Another way to handle it, which could be a lot of fun I think, is to have an "interlude" or "palette cleanser adventure". The idea is that you run a single lower stakes session (or multi-session) adventure focused entirely on the problems that result from the downtime roll. Only players involved in the action play in the session. This is an opportunity to let a player character that maybe hasn't had the spotlight as much get a chance to shine and develop their character. It would be the equivalent of an issue of X-Men that focuses solely on one team member, or the D&D equivalent of a mini-series (if multiple session). This also gives you the chance to switch genres a little bit. For example, we might see some adventures involving a thief pulling a low-stakes con job to handle a complication that's arisen with building an institution. Or you might see more low-stakes socializing, or something akin to an Agatha Christie style murder mystery to overcome the fact that a PC has been framed for a murder by a rival for the affection of an NPC with whom the PC is cultivating a relationship.

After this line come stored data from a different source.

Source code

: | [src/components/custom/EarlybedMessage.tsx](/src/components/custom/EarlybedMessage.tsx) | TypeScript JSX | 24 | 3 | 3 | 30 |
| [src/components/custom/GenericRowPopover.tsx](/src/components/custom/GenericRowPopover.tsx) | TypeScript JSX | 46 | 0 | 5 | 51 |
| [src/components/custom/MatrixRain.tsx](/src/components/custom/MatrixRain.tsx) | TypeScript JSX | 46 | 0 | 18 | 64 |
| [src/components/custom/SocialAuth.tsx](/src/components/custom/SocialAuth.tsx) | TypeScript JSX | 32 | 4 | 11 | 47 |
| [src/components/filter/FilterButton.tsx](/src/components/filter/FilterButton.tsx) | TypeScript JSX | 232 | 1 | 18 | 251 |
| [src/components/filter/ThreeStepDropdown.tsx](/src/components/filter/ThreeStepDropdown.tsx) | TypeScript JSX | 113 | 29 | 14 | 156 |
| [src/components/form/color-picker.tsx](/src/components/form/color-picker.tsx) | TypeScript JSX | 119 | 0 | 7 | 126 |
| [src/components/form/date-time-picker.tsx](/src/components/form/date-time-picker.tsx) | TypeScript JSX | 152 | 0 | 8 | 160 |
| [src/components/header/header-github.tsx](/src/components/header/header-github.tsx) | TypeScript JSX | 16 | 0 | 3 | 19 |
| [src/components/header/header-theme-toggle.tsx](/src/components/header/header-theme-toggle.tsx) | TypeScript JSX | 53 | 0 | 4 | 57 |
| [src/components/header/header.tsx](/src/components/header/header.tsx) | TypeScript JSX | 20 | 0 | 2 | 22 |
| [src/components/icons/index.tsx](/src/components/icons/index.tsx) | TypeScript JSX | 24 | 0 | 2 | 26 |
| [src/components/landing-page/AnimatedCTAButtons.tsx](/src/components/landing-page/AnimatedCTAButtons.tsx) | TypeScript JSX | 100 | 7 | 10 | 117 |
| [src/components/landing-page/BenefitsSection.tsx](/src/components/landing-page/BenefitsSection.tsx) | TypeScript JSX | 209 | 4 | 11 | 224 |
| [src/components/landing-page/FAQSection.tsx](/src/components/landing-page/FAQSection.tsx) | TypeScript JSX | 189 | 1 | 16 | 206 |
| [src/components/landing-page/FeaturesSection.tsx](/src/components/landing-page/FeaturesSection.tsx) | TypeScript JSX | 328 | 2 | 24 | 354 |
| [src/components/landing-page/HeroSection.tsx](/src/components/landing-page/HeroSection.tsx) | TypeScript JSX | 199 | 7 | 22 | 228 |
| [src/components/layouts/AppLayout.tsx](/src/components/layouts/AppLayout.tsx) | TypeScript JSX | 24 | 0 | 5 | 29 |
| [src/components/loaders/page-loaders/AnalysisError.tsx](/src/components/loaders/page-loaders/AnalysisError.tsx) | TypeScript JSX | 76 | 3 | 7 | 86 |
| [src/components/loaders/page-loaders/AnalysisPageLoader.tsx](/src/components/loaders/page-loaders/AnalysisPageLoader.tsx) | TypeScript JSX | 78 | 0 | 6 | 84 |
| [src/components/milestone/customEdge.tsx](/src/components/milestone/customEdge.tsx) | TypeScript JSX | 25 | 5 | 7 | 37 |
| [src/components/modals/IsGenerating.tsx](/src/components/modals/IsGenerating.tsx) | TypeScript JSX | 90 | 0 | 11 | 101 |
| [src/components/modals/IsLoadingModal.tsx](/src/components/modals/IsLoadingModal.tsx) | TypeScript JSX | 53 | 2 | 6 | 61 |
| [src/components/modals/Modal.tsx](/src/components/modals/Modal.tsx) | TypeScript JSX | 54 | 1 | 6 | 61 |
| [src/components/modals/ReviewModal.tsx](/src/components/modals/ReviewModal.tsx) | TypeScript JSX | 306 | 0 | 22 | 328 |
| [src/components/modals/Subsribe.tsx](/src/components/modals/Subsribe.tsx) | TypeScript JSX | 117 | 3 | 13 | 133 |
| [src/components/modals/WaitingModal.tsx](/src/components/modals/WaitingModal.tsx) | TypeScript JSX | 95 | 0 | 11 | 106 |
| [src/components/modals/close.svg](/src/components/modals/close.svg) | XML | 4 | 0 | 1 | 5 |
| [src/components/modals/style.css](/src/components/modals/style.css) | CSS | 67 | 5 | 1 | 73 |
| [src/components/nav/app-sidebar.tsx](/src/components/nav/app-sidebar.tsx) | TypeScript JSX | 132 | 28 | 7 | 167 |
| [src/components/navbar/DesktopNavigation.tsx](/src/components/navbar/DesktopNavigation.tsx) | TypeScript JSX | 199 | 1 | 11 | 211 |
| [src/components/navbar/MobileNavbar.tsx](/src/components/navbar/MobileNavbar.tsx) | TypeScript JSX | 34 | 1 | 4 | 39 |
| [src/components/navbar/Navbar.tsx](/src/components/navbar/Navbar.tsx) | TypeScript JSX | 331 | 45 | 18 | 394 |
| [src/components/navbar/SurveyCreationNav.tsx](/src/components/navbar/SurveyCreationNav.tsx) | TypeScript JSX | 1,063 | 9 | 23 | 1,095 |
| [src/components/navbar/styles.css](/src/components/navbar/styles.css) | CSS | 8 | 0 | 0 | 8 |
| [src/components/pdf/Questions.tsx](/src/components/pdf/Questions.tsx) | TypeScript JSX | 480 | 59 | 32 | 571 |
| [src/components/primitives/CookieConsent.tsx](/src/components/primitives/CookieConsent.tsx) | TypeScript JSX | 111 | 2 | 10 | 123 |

Getting the Band Back Together

However you handle the complications that arise during downtime, at the start of the first session where the group gets back together, you should mark the occasion. Linger on it. Have them set the scene about where they get the gang back together again. What's the place they meet? What kind of night is it? How do they each make their appearance? Especially if it's been a while, have everyone describe how their character looks different as the result of the time that's passed and what they've been up to. Give them a chance to tell the other players about their accomplishments and hijinks. (This will work especially if you communicate about the downtime rolls separately with each player.) It will be a nice segue back into the bloody work of adventuring.